*PAGE EXTRACT:*
Fresh Raspberry Production
Homegrown is best
Fresh raspberries are one of Ireland's most popular soft fruit crops. The crop is worth an estimated €4m per annum. A good proportion of strawberry growers also grow some raspberry crops. This suits some customers’ demand for a range of soft fruits to be supplied. The most popular raspberry varieties grown are Tulameen and Glen Ample. Tulameen was bred in Canada (British Columbia). It is known for its high yields of large fruit. Glen Ample is a Scottish variety and was bred by the James Hutton Institute. It is also known for its excellent yields and large conical fruit. The vast majority of fresh raspberries are now grown under protective cropping, mostly in Spanish tunnels. The main advantage of protective cropping is that it allows for the supply of fruit outside of the traditional short summer season. Today, raspberries are supplied from late May right up until October. Fruit quality is also much higher when grown under protective cropping. This is mainly due to a much better growing environment for the crop. The cover also allows the fruit to be harvested in unfavourable weather, making production planning much more efficient. Fruit pickers also have a much more comfortable environment to work in, no matter the weather.
Grants, schemes available
Any project undertaken may be eligible for a capital grant of up to 40% of costs (50% for those aged under 35) from the Department of Agriculture, Food and the Marine (DAFM). This scheme is competitively based and is for new capital investments in the commercial horticulture sector only.Any project undertaken.
- Raspberries can be grown for local supply in almost any part of the country
- Customers have a preference for locally grown produce
- Provides local employment
- Provides an excellent income – can supplement an existing job, as most of the work is seasonal
- Is very environmentally sustainable
Facts and figures
- Excellent opportunities for new entrants to supply the local market
- The crop is valued at an estimated €4m per year
- The vast majority of raspberries are sold and consumed in Ireland
- Protected cropping is the mainstay
- Season now runs up to seven months
- Raspberries are seen as healthy and nutritious by the consumer
- Growing methods are very advanced in terms of sustainable farming
Modern production of raspberries
The vast majority of growers now plant longcane raspberry canes, which are purchased from specialist plant propagators. These are one-year-old canes with differentiated flower initials. They are usually produced to a height of about 1.5m. The canes are usually lifted from the propagation field in late November. They are then put into cold storage at subzero temperatures until required by the fruit grower. The raspberry canes are subsequently grown in substrates in pots or containers. The use of pots and containers allows growers to grow high-quality raspberries almost anywhere in the country. The pots or containers are placed on raised beds, with the crop growth
supported by a trellis system.

*PROBLEM DESCRIPTION:* Reproduce the passage of the raspberry production article, starting at "Grants, schemes available" and continuing up to and including "only.Any project undertaken.".

*EXTRACTED ENTRIES:*
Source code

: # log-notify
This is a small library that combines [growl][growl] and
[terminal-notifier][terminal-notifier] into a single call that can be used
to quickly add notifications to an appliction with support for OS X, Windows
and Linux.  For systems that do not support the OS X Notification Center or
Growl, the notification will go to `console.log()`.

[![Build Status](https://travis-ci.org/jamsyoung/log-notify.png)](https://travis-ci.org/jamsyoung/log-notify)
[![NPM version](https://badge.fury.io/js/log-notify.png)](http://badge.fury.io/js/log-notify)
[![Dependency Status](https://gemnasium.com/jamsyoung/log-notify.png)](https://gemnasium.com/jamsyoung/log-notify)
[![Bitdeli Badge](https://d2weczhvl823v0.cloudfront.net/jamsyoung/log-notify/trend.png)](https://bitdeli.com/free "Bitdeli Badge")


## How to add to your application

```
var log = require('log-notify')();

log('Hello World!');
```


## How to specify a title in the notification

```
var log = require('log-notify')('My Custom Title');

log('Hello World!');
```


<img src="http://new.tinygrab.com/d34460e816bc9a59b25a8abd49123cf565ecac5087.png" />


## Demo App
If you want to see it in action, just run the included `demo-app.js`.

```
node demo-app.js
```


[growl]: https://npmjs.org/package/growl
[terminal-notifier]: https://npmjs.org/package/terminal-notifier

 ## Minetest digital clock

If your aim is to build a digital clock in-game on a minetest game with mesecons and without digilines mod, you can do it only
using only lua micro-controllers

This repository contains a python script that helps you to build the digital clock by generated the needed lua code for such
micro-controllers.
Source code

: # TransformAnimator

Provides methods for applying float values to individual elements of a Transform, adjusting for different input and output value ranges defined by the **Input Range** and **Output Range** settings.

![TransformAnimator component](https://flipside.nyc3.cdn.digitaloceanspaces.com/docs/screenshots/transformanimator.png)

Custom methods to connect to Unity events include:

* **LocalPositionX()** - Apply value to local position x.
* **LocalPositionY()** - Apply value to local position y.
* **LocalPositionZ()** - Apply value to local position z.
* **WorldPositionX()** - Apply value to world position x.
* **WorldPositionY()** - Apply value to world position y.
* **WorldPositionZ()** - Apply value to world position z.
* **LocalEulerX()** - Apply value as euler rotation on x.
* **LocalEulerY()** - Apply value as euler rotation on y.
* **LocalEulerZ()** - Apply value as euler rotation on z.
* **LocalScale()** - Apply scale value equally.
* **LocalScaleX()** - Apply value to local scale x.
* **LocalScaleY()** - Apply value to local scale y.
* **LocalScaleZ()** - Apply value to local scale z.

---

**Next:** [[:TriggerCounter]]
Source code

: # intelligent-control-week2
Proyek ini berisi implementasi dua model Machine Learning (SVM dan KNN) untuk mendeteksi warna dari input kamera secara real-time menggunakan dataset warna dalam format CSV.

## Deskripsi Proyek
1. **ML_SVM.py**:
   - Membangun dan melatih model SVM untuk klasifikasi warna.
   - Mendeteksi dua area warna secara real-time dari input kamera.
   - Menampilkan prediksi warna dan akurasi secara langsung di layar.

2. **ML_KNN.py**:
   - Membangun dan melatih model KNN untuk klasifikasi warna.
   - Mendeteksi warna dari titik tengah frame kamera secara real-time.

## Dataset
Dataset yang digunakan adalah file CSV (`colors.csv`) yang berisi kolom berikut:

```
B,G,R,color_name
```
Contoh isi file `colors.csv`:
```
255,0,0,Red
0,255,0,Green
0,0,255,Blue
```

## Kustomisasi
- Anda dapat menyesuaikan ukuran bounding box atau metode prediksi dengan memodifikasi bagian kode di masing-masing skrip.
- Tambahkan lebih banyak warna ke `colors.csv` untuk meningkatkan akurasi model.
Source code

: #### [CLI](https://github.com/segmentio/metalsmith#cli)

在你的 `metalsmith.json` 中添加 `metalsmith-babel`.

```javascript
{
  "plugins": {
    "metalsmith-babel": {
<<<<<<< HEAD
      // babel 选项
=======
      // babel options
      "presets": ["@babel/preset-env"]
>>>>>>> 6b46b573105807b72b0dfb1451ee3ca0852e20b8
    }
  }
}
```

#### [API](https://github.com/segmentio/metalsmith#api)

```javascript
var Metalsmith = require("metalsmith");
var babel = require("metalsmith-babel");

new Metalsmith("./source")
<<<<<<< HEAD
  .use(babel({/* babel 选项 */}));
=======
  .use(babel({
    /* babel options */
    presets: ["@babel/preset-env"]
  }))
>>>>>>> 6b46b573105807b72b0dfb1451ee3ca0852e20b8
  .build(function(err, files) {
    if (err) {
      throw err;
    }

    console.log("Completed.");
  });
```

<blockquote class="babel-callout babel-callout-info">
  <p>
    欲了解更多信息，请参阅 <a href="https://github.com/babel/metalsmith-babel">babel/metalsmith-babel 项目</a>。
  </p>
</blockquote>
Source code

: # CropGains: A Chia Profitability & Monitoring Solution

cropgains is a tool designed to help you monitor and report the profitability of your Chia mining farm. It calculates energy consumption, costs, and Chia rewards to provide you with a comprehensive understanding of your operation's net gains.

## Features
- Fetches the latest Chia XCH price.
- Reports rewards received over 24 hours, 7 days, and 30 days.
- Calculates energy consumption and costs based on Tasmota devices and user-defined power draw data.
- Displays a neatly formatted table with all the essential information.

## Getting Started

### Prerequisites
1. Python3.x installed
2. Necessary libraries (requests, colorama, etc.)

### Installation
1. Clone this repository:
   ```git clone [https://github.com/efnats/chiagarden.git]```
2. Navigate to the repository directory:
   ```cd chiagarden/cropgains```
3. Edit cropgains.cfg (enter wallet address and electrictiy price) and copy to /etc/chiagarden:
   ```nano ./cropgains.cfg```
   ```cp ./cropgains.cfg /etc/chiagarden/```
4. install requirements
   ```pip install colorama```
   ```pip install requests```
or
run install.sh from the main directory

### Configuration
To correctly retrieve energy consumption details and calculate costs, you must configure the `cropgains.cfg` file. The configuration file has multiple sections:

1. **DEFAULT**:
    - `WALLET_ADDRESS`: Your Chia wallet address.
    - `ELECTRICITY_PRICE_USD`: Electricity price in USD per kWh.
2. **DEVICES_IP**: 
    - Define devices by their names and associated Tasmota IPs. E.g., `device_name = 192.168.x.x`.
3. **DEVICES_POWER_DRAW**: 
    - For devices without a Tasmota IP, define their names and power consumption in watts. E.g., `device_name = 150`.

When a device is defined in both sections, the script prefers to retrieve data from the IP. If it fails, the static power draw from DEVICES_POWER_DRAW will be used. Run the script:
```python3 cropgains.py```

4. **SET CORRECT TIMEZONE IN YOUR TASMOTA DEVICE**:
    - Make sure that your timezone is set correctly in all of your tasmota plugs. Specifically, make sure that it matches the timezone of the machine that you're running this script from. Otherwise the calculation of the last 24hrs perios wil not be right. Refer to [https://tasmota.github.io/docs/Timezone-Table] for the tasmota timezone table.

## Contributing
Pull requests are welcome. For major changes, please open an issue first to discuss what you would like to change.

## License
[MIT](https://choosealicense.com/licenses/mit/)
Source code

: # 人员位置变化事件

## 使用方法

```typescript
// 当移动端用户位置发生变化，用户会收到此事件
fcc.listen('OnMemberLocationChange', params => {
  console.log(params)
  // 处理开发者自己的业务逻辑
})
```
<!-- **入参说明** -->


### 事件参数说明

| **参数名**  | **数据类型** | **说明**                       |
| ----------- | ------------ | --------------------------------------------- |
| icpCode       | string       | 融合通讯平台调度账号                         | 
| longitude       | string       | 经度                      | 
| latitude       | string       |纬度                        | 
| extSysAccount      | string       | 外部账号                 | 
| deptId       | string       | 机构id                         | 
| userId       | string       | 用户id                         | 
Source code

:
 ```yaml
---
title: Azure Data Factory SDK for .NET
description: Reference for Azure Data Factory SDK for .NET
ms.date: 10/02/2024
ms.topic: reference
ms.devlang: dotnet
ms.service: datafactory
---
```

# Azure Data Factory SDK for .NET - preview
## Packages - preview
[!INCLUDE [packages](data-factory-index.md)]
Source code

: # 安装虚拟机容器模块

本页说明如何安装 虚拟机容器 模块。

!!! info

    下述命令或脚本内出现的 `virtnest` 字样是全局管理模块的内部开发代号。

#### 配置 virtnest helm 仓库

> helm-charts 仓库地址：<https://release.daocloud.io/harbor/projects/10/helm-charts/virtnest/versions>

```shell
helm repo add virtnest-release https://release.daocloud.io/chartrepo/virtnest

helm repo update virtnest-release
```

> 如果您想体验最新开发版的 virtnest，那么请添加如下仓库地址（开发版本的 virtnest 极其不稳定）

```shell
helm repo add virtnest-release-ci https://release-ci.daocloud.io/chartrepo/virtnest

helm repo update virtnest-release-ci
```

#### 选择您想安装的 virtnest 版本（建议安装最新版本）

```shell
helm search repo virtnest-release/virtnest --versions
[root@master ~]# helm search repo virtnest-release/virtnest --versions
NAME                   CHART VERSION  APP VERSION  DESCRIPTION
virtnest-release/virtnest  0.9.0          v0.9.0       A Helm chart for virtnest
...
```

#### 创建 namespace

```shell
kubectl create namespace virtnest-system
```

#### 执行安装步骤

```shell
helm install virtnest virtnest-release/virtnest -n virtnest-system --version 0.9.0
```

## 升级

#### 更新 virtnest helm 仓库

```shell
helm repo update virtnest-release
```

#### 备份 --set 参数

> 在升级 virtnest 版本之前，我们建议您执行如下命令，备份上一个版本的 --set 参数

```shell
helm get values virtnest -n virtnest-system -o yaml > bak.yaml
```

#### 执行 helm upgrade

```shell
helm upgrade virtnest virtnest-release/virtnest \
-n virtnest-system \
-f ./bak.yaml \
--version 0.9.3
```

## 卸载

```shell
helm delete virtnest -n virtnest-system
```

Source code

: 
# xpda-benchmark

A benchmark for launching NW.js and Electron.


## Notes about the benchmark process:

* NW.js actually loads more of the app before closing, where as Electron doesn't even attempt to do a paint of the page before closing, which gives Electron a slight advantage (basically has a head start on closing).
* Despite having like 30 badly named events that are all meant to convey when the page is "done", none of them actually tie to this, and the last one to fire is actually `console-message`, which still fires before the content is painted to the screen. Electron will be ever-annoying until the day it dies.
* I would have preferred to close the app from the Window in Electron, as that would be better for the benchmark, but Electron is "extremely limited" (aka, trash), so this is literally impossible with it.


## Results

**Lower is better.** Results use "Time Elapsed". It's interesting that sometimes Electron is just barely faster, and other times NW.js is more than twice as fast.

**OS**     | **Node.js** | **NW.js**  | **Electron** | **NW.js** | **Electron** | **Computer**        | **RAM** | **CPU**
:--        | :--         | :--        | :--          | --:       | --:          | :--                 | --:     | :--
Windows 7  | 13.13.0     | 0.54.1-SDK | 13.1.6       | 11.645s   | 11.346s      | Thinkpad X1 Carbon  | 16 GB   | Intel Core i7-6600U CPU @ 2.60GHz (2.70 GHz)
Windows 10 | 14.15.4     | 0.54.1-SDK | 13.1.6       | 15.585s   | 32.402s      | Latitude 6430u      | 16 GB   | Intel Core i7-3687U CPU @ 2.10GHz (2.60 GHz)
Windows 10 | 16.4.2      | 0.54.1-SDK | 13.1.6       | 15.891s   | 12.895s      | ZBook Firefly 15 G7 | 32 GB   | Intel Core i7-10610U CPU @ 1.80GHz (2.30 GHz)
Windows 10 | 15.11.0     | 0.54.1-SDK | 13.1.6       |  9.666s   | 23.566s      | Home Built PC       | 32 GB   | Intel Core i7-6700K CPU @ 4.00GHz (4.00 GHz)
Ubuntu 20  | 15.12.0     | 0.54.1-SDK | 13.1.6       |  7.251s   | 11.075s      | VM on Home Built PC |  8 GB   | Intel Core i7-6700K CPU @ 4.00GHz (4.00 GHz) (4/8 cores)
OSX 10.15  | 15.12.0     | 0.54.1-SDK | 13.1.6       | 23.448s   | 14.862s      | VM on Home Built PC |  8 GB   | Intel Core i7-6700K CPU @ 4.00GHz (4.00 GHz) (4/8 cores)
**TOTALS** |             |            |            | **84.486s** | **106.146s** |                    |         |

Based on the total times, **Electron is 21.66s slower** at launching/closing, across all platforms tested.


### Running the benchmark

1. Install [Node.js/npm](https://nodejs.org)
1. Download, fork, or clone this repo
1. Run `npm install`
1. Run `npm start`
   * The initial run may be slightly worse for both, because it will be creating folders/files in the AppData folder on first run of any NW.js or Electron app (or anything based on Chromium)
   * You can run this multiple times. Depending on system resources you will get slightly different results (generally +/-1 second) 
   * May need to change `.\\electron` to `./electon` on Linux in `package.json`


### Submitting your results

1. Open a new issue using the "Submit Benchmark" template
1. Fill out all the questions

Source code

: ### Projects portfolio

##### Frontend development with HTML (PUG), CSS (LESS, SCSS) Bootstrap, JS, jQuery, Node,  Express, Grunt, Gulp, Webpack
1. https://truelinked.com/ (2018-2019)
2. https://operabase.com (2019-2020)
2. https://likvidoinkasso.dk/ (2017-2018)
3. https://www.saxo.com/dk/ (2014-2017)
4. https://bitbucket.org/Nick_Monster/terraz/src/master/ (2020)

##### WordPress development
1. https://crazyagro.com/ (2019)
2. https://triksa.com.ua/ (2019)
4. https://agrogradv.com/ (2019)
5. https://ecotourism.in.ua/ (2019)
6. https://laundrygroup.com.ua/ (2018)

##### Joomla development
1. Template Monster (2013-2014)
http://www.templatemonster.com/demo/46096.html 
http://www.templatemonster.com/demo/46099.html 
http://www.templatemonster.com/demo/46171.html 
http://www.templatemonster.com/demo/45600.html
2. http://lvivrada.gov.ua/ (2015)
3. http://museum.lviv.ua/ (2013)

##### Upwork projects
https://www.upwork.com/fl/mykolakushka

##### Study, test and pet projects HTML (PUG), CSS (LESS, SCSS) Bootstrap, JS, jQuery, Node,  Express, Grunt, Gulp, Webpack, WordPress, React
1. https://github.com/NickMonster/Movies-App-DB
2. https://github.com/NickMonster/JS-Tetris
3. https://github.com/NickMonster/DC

*RESPONSE:*
Grants, schemes available
Any project undertaken may be eligible for a capital grant of up to 40% of costs (50% for those aged under 35) from the Department of Agriculture, Food and the Marine (DAFM). This scheme is competitively based and is for new capital investments in the commercial horticulture sector only.Any project undertaken.